About the AlloyDB columnar engine

This page provides an overview of the columnar engine that AlloyDB for PostgreSQL offers and shows how to use it.

The AlloyDB columnar engine accelerates SQL query processing of scans, joins, and aggregates by providing these components:

  • A column store that contains table and materialized-view data for selected columns, reorganized into a column-oriented format.

  • A columnar query planner and execution engine to support use of the column store in queries.

The columnar engine can be used on the primary instance, a read pool instance, or both.

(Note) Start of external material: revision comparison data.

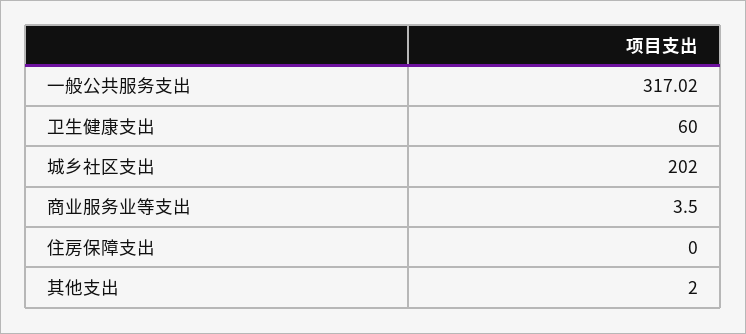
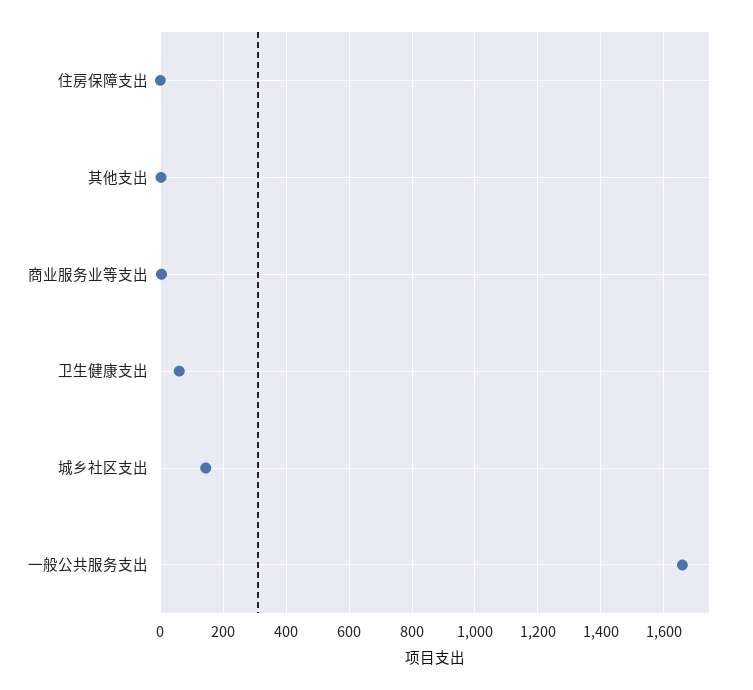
一般公共服务支出: 317.02 -> 1660
城乡社区支出: 202 -> 140

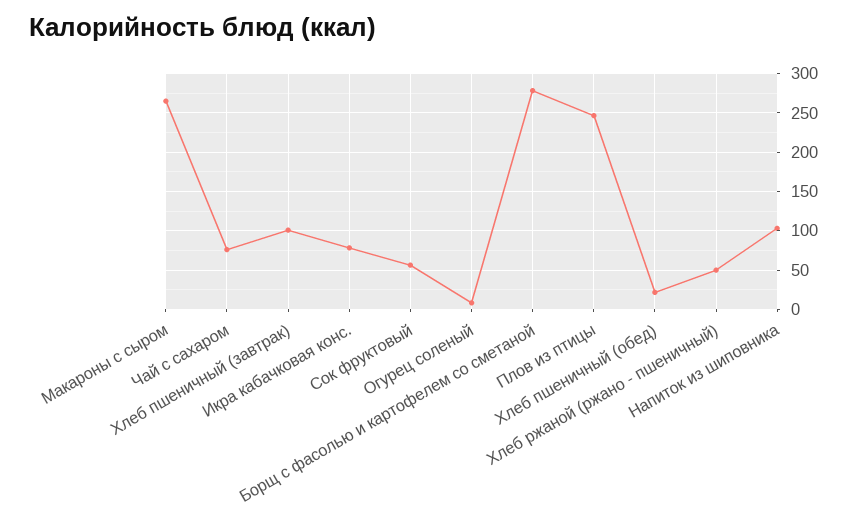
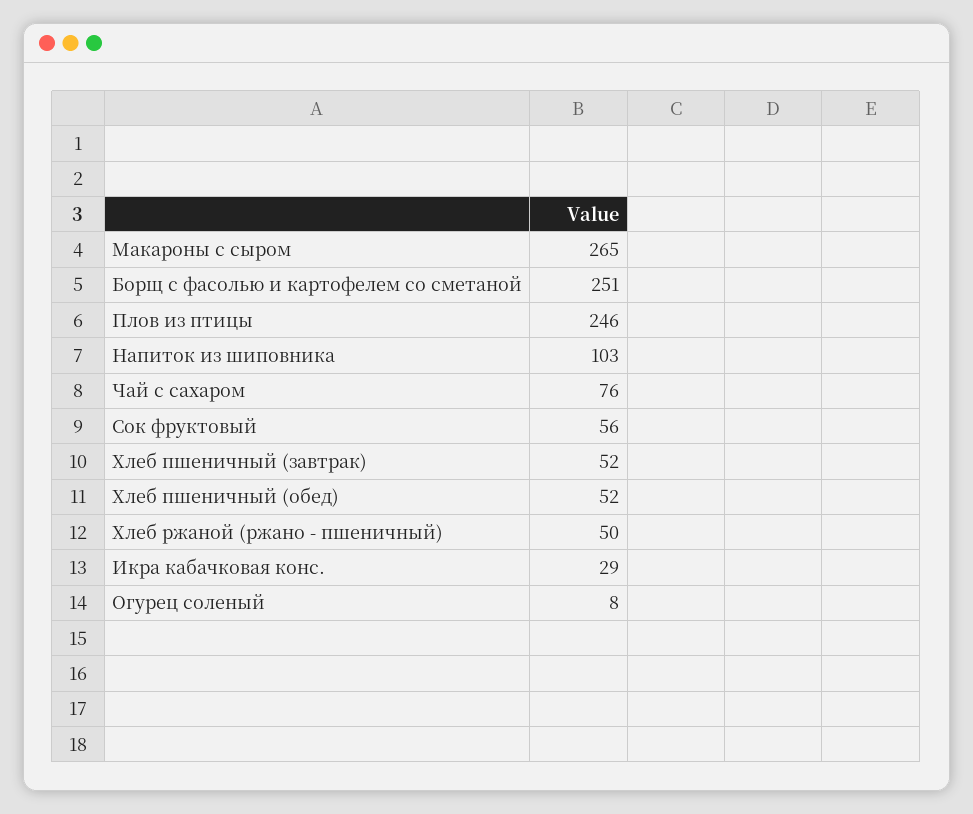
Хлеб пшеничный (завтрак): 100 -> 52
Икра кабачковая конс.: 80 -> 29
Борщ с фасолью и картофелем со сметаной: 280 -> 251
Хлеб пшеничный (обед): 20 -> 52

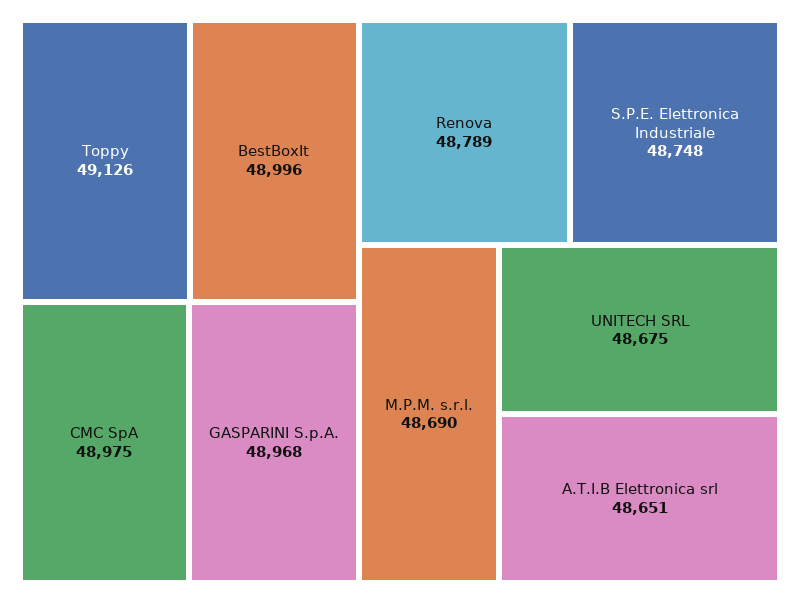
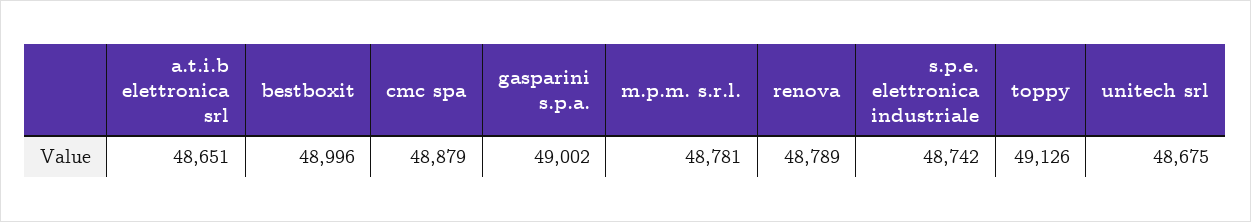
CMC SpA: 48975 -> 48879
GASPARINI S.p.A.: 48968 -> 49002
S.P.E. Elettronica Industriale: 48748 -> 48742
M.P.M. s.r.l.: 48690 -> 48781

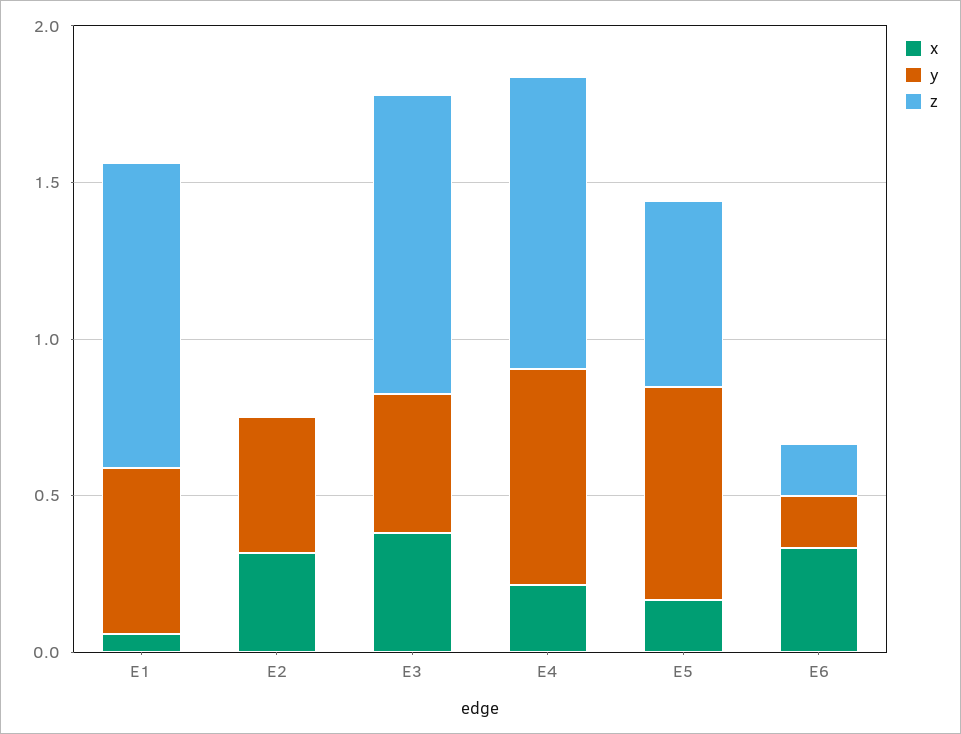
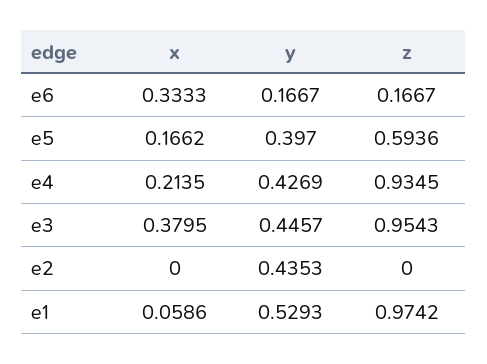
x, E2: 0.3 -> 0
y, E4: 0.7 -> 0.4269
y, E5: 0.7 -> 0.397

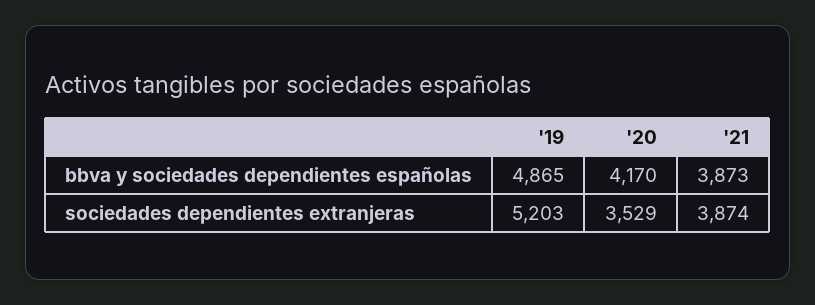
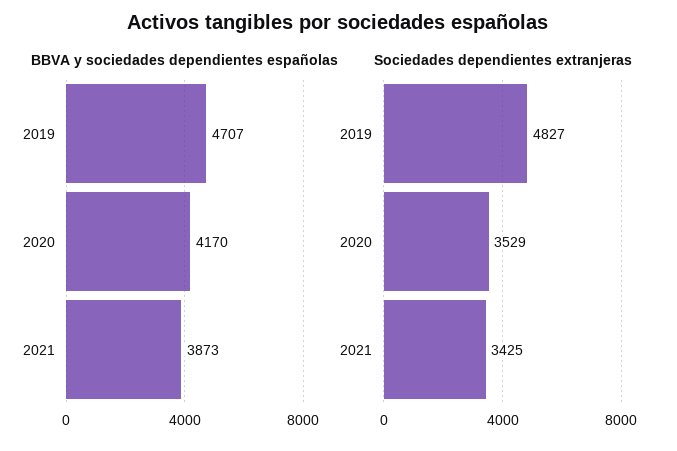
bbva y sociedades dependientes españolas, '19: 4865 -> 4707
sociedades dependientes extranjeras, '19: 5203 -> 4827
sociedades dependientes extranjeras, '21: 3874 -> 3425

You can also use auto-columnarization to analyze your workload and automatically populate the column store with the columns that provide the best performance gain.

To use the columnar engine with a specific query, all columns in that query fragments, such as joins, scans, etc., must be in the column store.

By default, the columnar engine is set to use 30% of your instance's memory. Depending on your workload, memory usage, and if you have a read pool configured, you may choose to reduce the columnar engine memory allocation on your primary instance and allocate more memory to the read pool instance. To view and monitor memory usage by the columnar engine, see View column store memory usage. To modify the memory size used by the column store, see Configure the size of the column store. To find the recommended columnar engine memory size for your instance, see Recommend column store memory size.

Query types that benefit from the columnar engine

Certain queries can benefit from the columnar engine. The following is a list of operations and their query patterns that benefit most from the columnar engine:

  • Table scans

    • It has selective filters, such as WHERE clauses.
    • It uses a small number of columns from a larger table or materialized view.
    • It uses expressions such as LIKE, SUBSTR, or `TRIM.
  • Aggregation functions

    • They only use the following expressions: SUM, MIN, MAX, AVG, and COUNT.
    • They are at the beginning of the query of a columnar scan.
    • They are ungrouped, or are grouped-by columns.
  • ORDER-BY: only if the operator is at the beginning of the query of a columnar scan.

  • SORT: only if the operator is at the beginning of the query of a columnar scan and sorts only on the base columns of the table or the materialized view.

  • LIMIT: only if the operator is at the beginning of the query of a columnar scan and is before any SORT or GROUP BY operators.

  • INNER HASH JOIN only if the keys used are columns and no join qualifiers are used.

  • Selective joins only if the joins are at the beginning of the query of a columnar scan.

For more information on which queries work best with the columnar engine, whether the columnar engine was used by a query, and how it was used, see Verify usage of the columnar engine using EXPLAIN.

How to use the columnar engine

To use the columnar engine in an AlloyDB instance, you perform these high-level steps:

  1. Enable the engine on the instance.

    Enabling the engine is a one-time operation and requires a restart.

  2. Add columns to the column store.

    To add columns to the column store, use one of the following methods:

  3. You can track what's in the column store using the g_columnar_relations view, and, after columns have been added, you can use the EXPLAIN statement to verify usage of the columnar engine in SQL queries.

For detailed instructions on how to use the columnar engine, see Configure the columnar engine.

What data you can add to the column store

There are some limitations on the data types and data sources you can use when adding columns to the column store.

Supported data types

The columnar engine supports only columns with the following built-in data types:

  • array
  • bigint
  • boolean
  • bytea
  • char
  • date
  • decimal
  • double precision
  • enum
  • float4
  • float8
  • integer
  • json (See the following note for restrictions.)
  • jsonb (See the following note for restrictions.)
  • numeric
  • real
  • serial
  • short
  • smallint
  • text
  • timestamp
  • uuid
  • varchar

The columnar engine ignores any attempts to manually add columns with unsupported data types to the column store.

Unsupported data sources

The columnar engine does not support tables or materialized views with the following attributes as data sources:

  • Non-leaf partitioned tables

  • Foreign tables

  • Tables or views with fewer than 5,000 rows

Columnar Engine limitations

  • If you're running an analytical query on a column that has an index, the AlloyDB optimizer may choose to use row-store.
  • Columns added manually to the column store aren't automatically removed. To force remove manually added columns, use google_columnar_engine_drop() on your instance.
  • Auto-columnarization may dynamically add and remove columns based on query usage.
  • Not all data types are supported by the columnar engine. To see supported data types, see supported data types.
  • Frequent updates to rows invalidate columnar data. To validate a table or a materialized view in the columnar store, you can either reduce the update frequency, or schedule more frequent the columnar engine refreshes.

    You can compare the invalid_block_count and total_block_count columns in g_columnar_relations to check if your table or view is impacted. If you have a frequent or high-volume changes to your table or view, the invalid_block_count will be high.